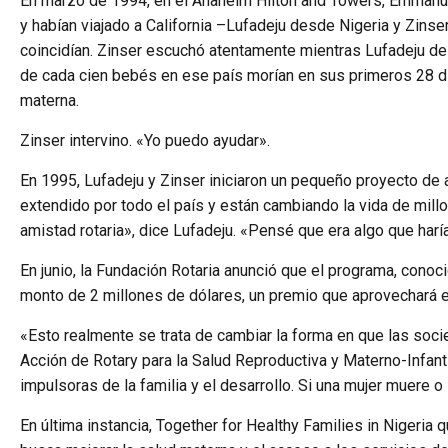
En marzo de 1994, en el Anaheim Hilton and Towers, Emmanue
y habían viajado a California –Lufadeju desde Nigeria y Zins
coincidían. Zinser escuchó atentamente mientras Lufadeju des
de cada cien bebés en ese país morían en sus primeros 28 días
materna.
Zinser intervino. «Yo puedo ayudar».
En 1995, Lufadeju y Zinser iniciaron un pequeño proyecto de a
extendido por todo el país y están cambiando la vida de millo
amistad rotaria», dice Lufadeju. «Pensé que era algo que harí
En junio, la Fundación Rotaria anunció que el programa, cono
monto de 2 millones de dólares, un premio que aprovechará el
«Esto realmente se trata de cambiar la forma en que las so
Acción de Rotary para la Salud Reproductiva y Materno-Infanti
impulsoras de la familia y el desarrollo. Si una mujer muere o
En última instancia, Together for Healthy Families in Nigeria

= = = = =

§ THE PROBLEM:
Take from the material above the lines running from the one with "algo que harí" through the one with "en que las so", and repeat them exactly, with nothing else.

§ REPLY TO THE EXERCISE:
amistad rotaria», dice Lufadeju. «Pensé que era algo que harí
En junio, la Fundación Rotaria anunció que el programa, cono
monto de 2 millones de dólares, un premio que aprovechará el
«Esto realmente se trata de cambiar la forma en que las so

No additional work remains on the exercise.